Chadwick Stokes, frontman for Dispatch and other projects like State Radio, performs live at the Rams Head in Annapolis, Maryland on Wednesday, March 8.
Listen to our full conversation on my Beyond the Fame podcast.
WTOP’s Jason Fraley features Chadwick Stokes at Rams Head in Annapolis (Part 1)
Best known as the frontman for Dispatch and other projects such as State Radio, Chadwick Stokes performs live on Rams Head in Annapolis, Maryland, on Wednesday.
“There’s usually a couple of State Radio tunes, a couple of Dispatch tunes, the rest is from the solo repertoire,” Stokes told WTOP.
“I just started working on a rock opera, so we can play a piece of three new songs in a row because they tell a story,” he said. “This is the first time I’ve really talked about it to anyone other than my family and bandmates. Top news!”
The rock opera doesn’t yet have a title because it’s still in its early stages, but Stokes is playing with its title, “American Refugee,” like a refugee fleeing U.S. politics.
“I think the action of the rock opera will unfold in the early 70s,” he said. “Now I’m at the stage where I need to know what part of the story [the songs] move on, so a lot of lyrical jokes.
“My brother, who plays in The Pintos, and I have been on the rails a few times, jumped off freight trains a few times, so that’s where a lot of this rock opera takes place.”
Born in 1976 in Massachusetts, Stokes grew up listening to music Creedence Clearwater Revival before discovering grunge music in high school.
“It was a wonderful age to witness this new feeling,” he said. “I grew up on a small farm in a very small town. Being a sophomore and having everything from Nirvana and Pearl Jam… it was a great time to feel like we had our own music.”
Stokes formed the band Dispatch in 1996 and they released their debut album Silent Steeples in 1996. But it was their second album Bang Bang (1997) that cemented their legacy.
The song “General” features the catchy refrain “Take a shower and shine your shoes” against a pacifist anti-war message of “I’ve seen others and I’ve found this fight ain’t worth fighting.”
“I’ve always been fascinated by war, the idea of conscription and young people going to do the bidding of some man who’s in their safe mansion,” Stokes said. “It’s always the humanization of war and how absurd it is to shoot or try to kill someone you don’t know or have met who is doing the same thing as you, just following orders [your] country”.

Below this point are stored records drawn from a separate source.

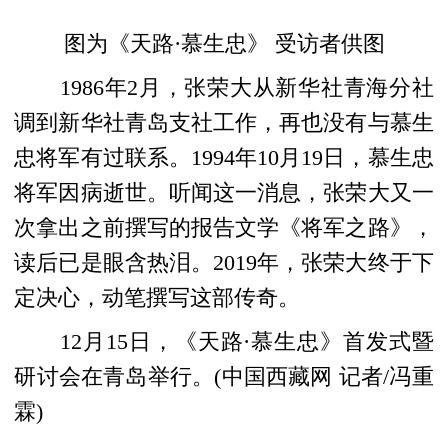
图为《天路·慕生忠》 受访者供图
1986年2月
，张荣大
从新华社青海分社
调到新华社青岛支社工作，再也没有与慕生
忠将军有过联系。1994年10月19日
，慕生忠
将军因病
逝世
。听闻这一消息，张荣大
又一
次拿出
之前
撰写的报告文学
《将军之路》
，
读后已是眼含热泪。
2019年，
张荣大
终于
下
定决心，
动笔
撰写这部传奇
。
12月15日，《天路·慕生忠》首发式暨
研讨会在青岛举行。
(中国西藏网 记者/冯重
霖)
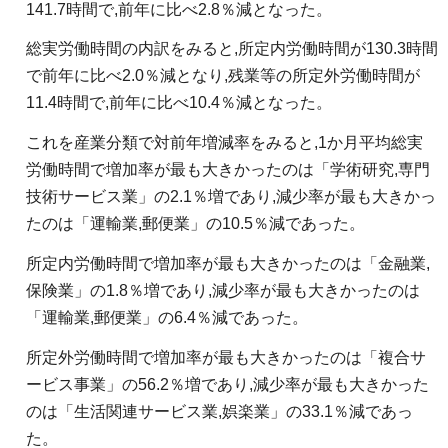
141.7時間で,前年に比べ2.8％減となった。
総実労働時間の内訳をみると,所定内労働時間が130.3時間
で前年に比べ2.0％減となり,残業等の所定外労働時間が
11.4時間で,前年に比べ10.4％減となった。
これを産業分類で対前年増減率をみると,1か月平均総実
労働時間で増加率が最も大きかったのは「学術研究,専門
技術サービス業」の2.1％増であり,減少率が最も大きかっ
たのは「運輸業,郵便業」の10.5％減であった。
所定内労働時間で増加率が最も大きかったのは「金融業,
保険業」の1.8％増であり,減少率が最も大きかったのは
「運輸業,郵便業」の6.4％減であった。
所定外労働時間で増加率が最も大きかったのは「複合サ
ービス事業」の56.2％増であり,減少率が最も大きかった
のは「生活関連サービス業,娯楽業」の33.1％減であっ
た。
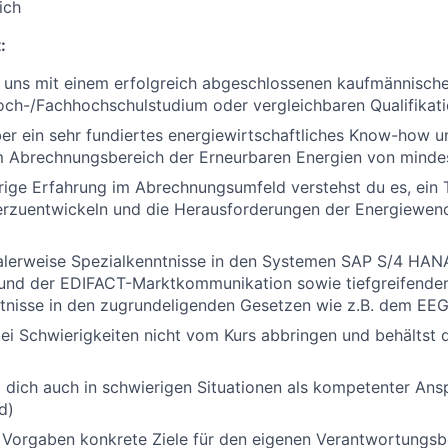
ich
:
 uns mit einem erfolgreich abgeschlossenen kaufmännisch
och-/Fachhochschulstudium oder vergleichbaren Qualifikat
er ein sehr fundiertes energiewirtschaftliches Know-how 
m Abrechnungsbereich der Erneurbaren Energien von minde
rige Erfahrung im Abrechnungsumfeld verstehst du es, ein
erzuentwickeln und die Herausforderungen der Energiewend
alerweise Spezialkenntnisse in den Systemen SAP S/4 HANA,
nd der EDIFACT-Marktkommunikation sowie tiefgreifende
nisse in den zugrundeligenden Gesetzen wie z.B. dem EE
bei Schwierigkeiten nicht vom Kurs abbringen und behältst d
t dich auch in schwierigen Situationen als kompetenter An
d)
s Vorgaben konkrete Ziele für den eigenen Verantwortungsb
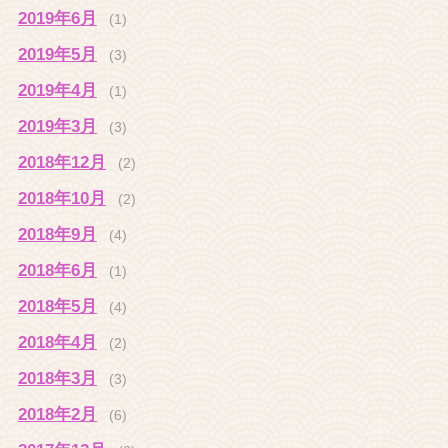
2019年6月
(1)
2019年5月
(3)
2019年4月
(1)
2019年3月
(3)
2018年12月
(2)
2018年10月
(2)
2018年9月
(4)
2018年6月
(1)
2018年5月
(4)
2018年4月
(2)
2018年3月
(3)
2018年2月
(6)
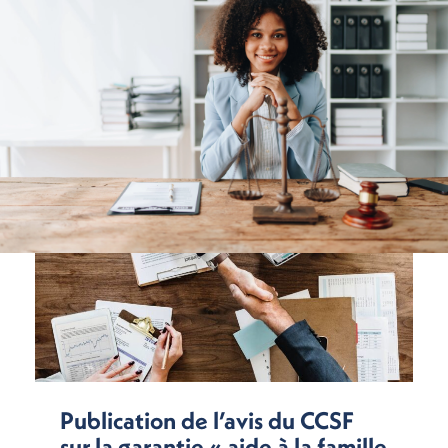
Publication de l’avis du CCSF
sur la garantie « aide à la famille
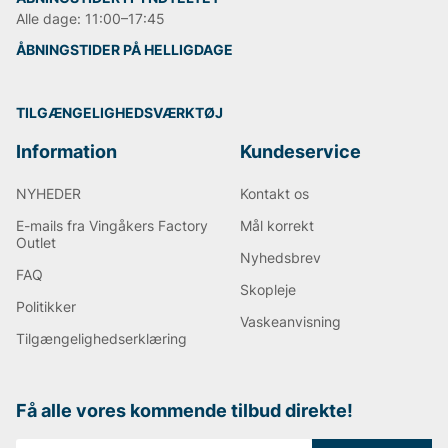
Alle dage: 11:00–17:45
ÅBNINGSTIDER PÅ HELLIGDAGE
TILGÆNGELIGHEDSVÆRKTØJ
Information
Kundeservice
NYHEDER
Kontakt os
E-mails fra Vingåkers Factory
Mål korrekt
Outlet
Nyhedsbrev
FAQ
Skopleje
Politikker
Vaskeanvisning
Tilgængelighedserklæring
Få alle vores kommende tilbud direkte!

It was the opposite of a sophomore slump, as the album also included the romantic song “Out Loud,” with the catchy line, “You know, I’d be proud if you called my name out loud.”
“I was in Zimbabwe when I wrote this,” Stokes said. “Right after high school, I took a vacation and thought about a girl I had a crush on thousands of miles away. I had a lot of time in Zimbabwe to wander around with my guitar – this song just came out of that.”
The band continued to evolve through their third album Four-Day Trials (1999), their fourth album Who Are We Living For? (2000) and the fifth album Circles Around the Sun (2012). After a short hiatus, the band reunited for their sixth album, America, Location 12 (2017), featuring songs such as “Only the Wild Ones”, “Skin the Rabbit” and “Painted Yellow Lines”.
“We recorded it in Stinson Beach, north of San Francisco,” Stokes said. “There was a missile bunker that we discovered … they’re almost covered in mud right on the water. These hills you think are normal hills, but you see these big iron doors and you can go through some of them. On the inside of one of them was written: “Place 12.”
While continuing to record albums with Dispatch, Stokes also records with his other band State Radio, which has toured with the likes of Dave Matthews Band and, for a more political bent, Rage Against the Machine.
“With a big election coming up, or Trump being so crazy — he was such a clown — it was like, what can I do?” I say, “Enough about that, let’s get to it!” Stokes said.
“I have a batch of songs for the new record of the State Radio. I can either do that or rock opera. So there’s a bit of juggling going on, but that’s what the songs are saying to me.”
WTOP’s Jason Fraley features Chadwick Stokes at Rams Head in Annapolis (Part 2)
Listen to our full conversation on my Beyond the Fame podcast.